For any learning to be complete it must change our thoughts and actions and guide us on how we should navigate life and decisions.

Indic Wisdom distinguishes knowledge and knowing.

Knowledge about something and knowing something are two different things that the Indic Scriptures recognised and discerned way back in time. Krishna makes this distinction clear in the Gita that knowledge that arises from within as a consequence of swadhyaya or self-study is wisdom.

In Chapter 4, Verse 38, Krishna says,

न हि ज्ञानेन सदृशं पवित्रमिह विद्यते |

तत्स्वयं योगसंसिद्ध: कालेनात्मनि विन्दति || 38||

na hi jñānena sadṛiśhaṁ pavitramiha vidyate

tatsvayaṁ yogasansiddhaḥ kālenātmani vindati

“In this world, there is nothing as purifying as divine knowledge. One who has attained purity of mind through prolonged practice of Yog, receives such knowledge within the heart, in due course of time.”

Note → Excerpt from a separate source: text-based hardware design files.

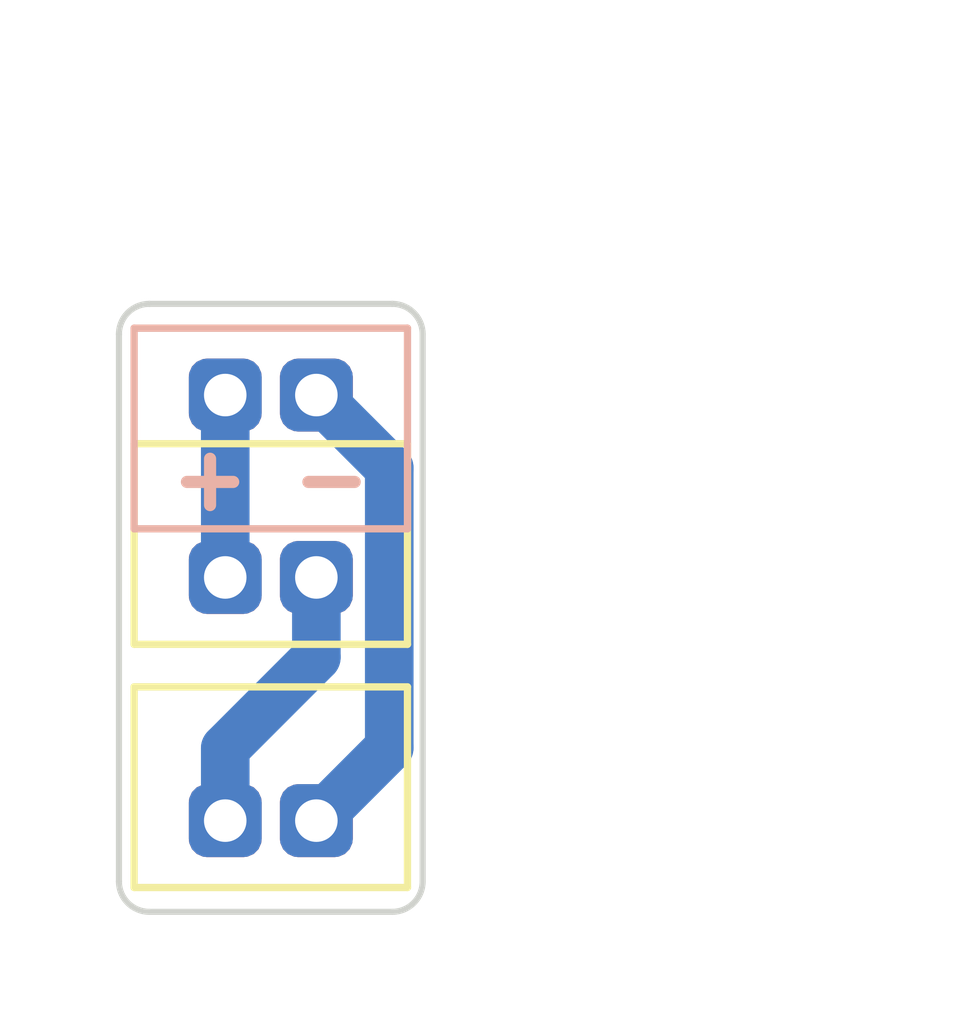
<source format=kicad_pcb>
(kicad_pcb (version 20221018) (generator pcbnew)

  (general
    (thickness 1.6)
  )

  (paper "A4")
  (layers
    (0 "F.Cu" signal)
    (31 "B.Cu" signal)
    (32 "B.Adhes" user "B.Adhesive")
    (33 "F.Adhes" user "F.Adhesive")
    (34 "B.Paste" user)
    (35 "F.Paste" user)
    (36 "B.SilkS" user "B.Silkscreen")
    (37 "F.SilkS" user "F.Silkscreen")
    (38 "B.Mask" user)
    (39 "F.Mask" user)
    (40 "Dwgs.User" user "User.Drawings")
    (41 "Cmts.User" user "User.Comments")
    (42 "Eco1.User" user "User.Eco1")
    (43 "Eco2.User" user "User.Eco2")
    (44 "Edge.Cuts" user)
    (45 "Margin" user)
    (46 "B.CrtYd" user "B.Courtyard")
    (47 "F.CrtYd" user "F.Courtyard")
    (48 "B.Fab" user)
    (49 "F.Fab" user)
    (50 "User.1" user)
    (51 "User.2" user)
    (52 "User.3" user)
    (53 "User.4" user)
    (54 "User.5" user)
    (55 "User.6" user)
    (56 "User.7" user)
    (57 "User.8" user)
    (58 "User.9" user)
  )

  (setup
    (pad_to_mask_clearance 0)
    (pcbplotparams
      (layerselection 0x00010fc_ffffffff)
      (plot_on_all_layers_selection 0x0000000_00000000)
      (disableapertmacros false)
      (usegerberextensions false)
      (usegerberattributes true)
      (usegerberadvancedattributes true)
      (creategerberjobfile true)
      (dashed_line_dash_ratio 12.000000)
      (dashed_line_gap_ratio 3.000000)
      (svgprecision 4)
      (plotframeref false)
      (viasonmask false)
      (mode 1)
      (useauxorigin false)
      (hpglpennumber 1)
      (hpglpenspeed 20)
      (hpglpendiameter 15.000000)
      (dxfpolygonmode true)
      (dxfimperialunits true)
      (dxfusepcbnewfont true)
      (psnegative false)
      (psa4output false)
      (plotreference true)
      (plotvalue true)
      (plotinvisibletext false)
      (sketchpadsonfab false)
      (subtractmaskfromsilk false)
      (outputformat 1)
      (mirror false)
      (drillshape 0)
      (scaleselection 1)
      (outputdirectory "GD")
    )
  )

  (net 0 "")
  (net 1 "Net-(J1-Pin_1)")
  (net 2 "Net-(J1-Pin_2)")
  (net 3 "Net-(J2-Pin_1)")

  (footprint "Library:B2B-ZH" (layer "F.Cu") (at 139 77))

  (footprint "Library:B2B-ZH" (layer "F.Cu") (at 139 81))

  (footprint "Library:B2B-ZH" (layer "B.Cu") (at 139 74))

  (gr_line (start 141.5 73) (end 141.5 82)
    (stroke (width 0.1) (type default)) (layer "Edge.Cuts") (tstamp 070620f8-6229-4c2f-b57d-7bc209802622))
  (gr_arc (start 141 72.5) (mid 141.353553 72.646447) (end 141.5 73)
    (stroke (width 0.1) (type default)) (layer "Edge.Cuts") (tstamp 0cf73959-be9c-49b7-a267-86fa054160ad))
  (gr_arc (start 136.5 73) (mid 136.646447 72.646447) (end 137 72.5)
    (stroke (width 0.1) (type default)) (layer "Edge.Cuts") (tstamp 273a28eb-4b38-4563-941f-ad1dd5cec4cb))
  (gr_line (start 137 82.5) (end 141 82.5)
    (stroke (width 0.1) (type default)) (layer "Edge.Cuts") (tstamp 7e8a8351-a7df-4810-a325-b375cb11df21))
  (gr_arc (start 141.5 82) (mid 141.353553 82.353553) (end 141 82.5)
    (stroke (width 0.1) (type default)) (layer "Edge.Cuts") (tstamp 9695f2cd-92a3-4a3c-ba72-100eee1426bb))
  (gr_line (start 137 72.5) (end 141 72.5)
    (stroke (width 0.1) (type default)) (layer "Edge.Cuts") (tstamp aa07c1b6-464f-4226-ae8e-603a6c4430be))
  (gr_line (start 136.5 73) (end 136.5 82)
    (stroke (width 0.1) (type default)) (layer "Edge.Cuts") (tstamp db3c4e1a-b890-40f0-a12e-eccfa5ce07c9))
  (gr_arc (start 137 82.5) (mid 136.646447 82.353553) (end 136.5 82)
    (stroke (width 0.1) (type default)) (layer "Edge.Cuts") (tstamp efacb362-0bed-4afd-bff1-4f13cca4f20c))
  (gr_text "+ -" (at 139 75.5 180) (layer "B.SilkS") (tstamp 42bfb542-8ff3-4b34-96f9-287bf6feb372)
    (effects (font (size 1 1) (thickness 0.2) bold) (justify mirror))
  )
  (dimension (type aligned) (layer "Dwgs.User") (tstamp 6deb74ea-41c2-4642-91b0-d87280d0b6ec)
    (pts (xy 141.5 72.5) (xy 141.5 82.5))
    (height -5)
    (gr_text "10.0000 mm" (at 145.35 77.5 90) (layer "Dwgs.User") (tstamp 0d2cea33-6d20-4aa9-b902-00f6c1c0727f)
      (effects (font (size 1 1) (thickness 0.15)))
    )
    (format (prefix "") (suffix "") (units 3) (units_format 1) (precision 4))
    (style (thickness 0.15) (arrow_length 1.27) (text_position_mode 0) (extension_height 0.58642) (extension_offset 0.5) keep_text_aligned)
  )
  (dimension (type aligned) (layer "Dwgs.User") (tstamp aad324b4-6e45-474e-94f2-27c2974f31e2)
    (pts (xy 136.5 72.5) (xy 141.5 72.5))
    (height -3)
    (gr_text "5.0000 mm" (at 139 68.35) (layer "Dwgs.User") (tstamp 91ecebec-69a0-4a28-ab79-5e704a487562)
      (effects (font (size 1 1) (thickness 0.15)))
    )
    (format (prefix "") (suffix "") (units 3) (units_format 1) (precision 4))
    (style (thickness 0.15) (arrow_length 1.27) (text_position_mode 0) (extension_height 0.58642) (extension_offset 0.5) keep_text_aligned)
  )

  (segment (start 138.25 81) (end 138.25 79.811396) (width 0.8) (layer "B.Cu") (net 1) (tstamp 4c64a08a-a7c2-489f-8504-83b94e065e5a))
  (segment (start 139.75 78.311396) (end 139.75 77) (width 0.8) (layer "B.Cu") (net 1) (tstamp 59489997-bb8c-4aae-992d-659d1b747f9b))
  (segment (start 138.25 79.811396) (end 139.75 78.311396) (width 0.8) (layer "B.Cu") (net 1) (tstamp 7e12b179-ed2f-43f2-84d8-21a481adf3c0))
  (segment (start 138.25 77) (end 138.25 74) (width 0.8) (layer "B.Cu") (net 2) (tstamp 1c5c0588-e0fc-47fb-9dff-b543c3d000d1))
  (segment (start 140.95 75.2) (end 139.75 74) (width 0.8) (layer "B.Cu") (net 3) (tstamp 39f58d45-06d8-4ea5-bb71-22004d6b1c32))
  (segment (start 139.75 81) (end 140.95 79.8) (width 0.8) (layer "B.Cu") (net 3) (tstamp 6f1485eb-660d-4006-9a4d-ce0cf5a114b3))
  (segment (start 140.95 79.8) (end 140.95 75.2) (width 0.8) (layer "B.Cu") (net 3) (tstamp e84c4efa-bad9-4983-90f9-01e3533120a9))

)

</source>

If we don’t spend time contemplating what we learned and integrate the learnings into our daily lives, knowledge remains just pieces of information. Reading from scriptures, studying and obtaining certificates is pointless unless it becomes embodied wisdom.

Patanjali shares similar insights in Yoga Sutras Chapter 1, Sutra 49

श्रुतानुमानप्रज्ञाभ्यामन्यविषया विशेषार्थत्वात्॥४९॥

śhrutānumāna-prajñābhyām anya-viṣhayā viśheṣhārthatvāt

“It is different from knowing based on oral transmission and inference, as the purpose of the object is distinct.”

When we directly experience knowledge, we transform it into knowing. Then it’s a real lived experience. It’s living knowledge or intelligence. That is what need more of in today’s times.

But how does one go about turning knowledge into wisdom?

Indic Scriptures gave the answer to this question too. While I learned it in my Vedanta studies, I believe this is quoted from the Brihadaranyaka Upanishad where it states that there are 3 levels of learning.

  1. Shravana – Where we listen to or read words from learned souls. This is the first part of learning and where most of us generally stop once we have gathered or acquired new knowledge. Shravana is about listening wholeheartedly without prejudices and biases to absorb the knowledge from the person imparting it.
  2. Manana – Then comes stage 2 where contemplate or reflect on the learnings. This is when we go back to the information gathered and reflect on it. We compare and contrast it with our current mental models and explore how we’d like to adapt our ways of thinking based on this new knowledge we acquired. This step requires critical thinking and discernment to decide what stays and what we want to discard.
  3. Nidhidhyasana – Stage 3 of learning is to meditate upon it or in our case integrate/embody the learnings in our daily lives. This means translating that knowledge into actions in our daily routines and converting it to habits till it becomes habitual and merges with our identity of who we are. This is an outcome if we do steps 1 and 2 well.

Meraklis Insight

Keep learning. But don’t forget to reflect, integrate, and embody the knowledge to turn it into wisdom. This is the real flex we need to Thrive Consciously.